:: What is required ::
Restate all of the records below exactly. Do not carry over any image.
(Listed entries)
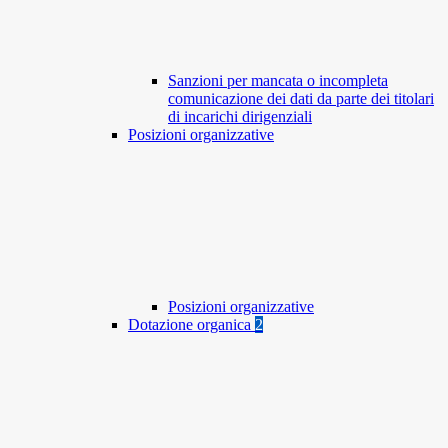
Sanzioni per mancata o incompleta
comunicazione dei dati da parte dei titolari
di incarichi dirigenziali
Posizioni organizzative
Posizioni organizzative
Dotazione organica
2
(End Listed entries)
:: Answer to this task ::
Sanzioni per mancata o incompleta
comunicazione dei dati da parte dei titolari
di incarichi dirigenziali
Posizioni organizzative
Posizioni organizzative
Dotazione organica
2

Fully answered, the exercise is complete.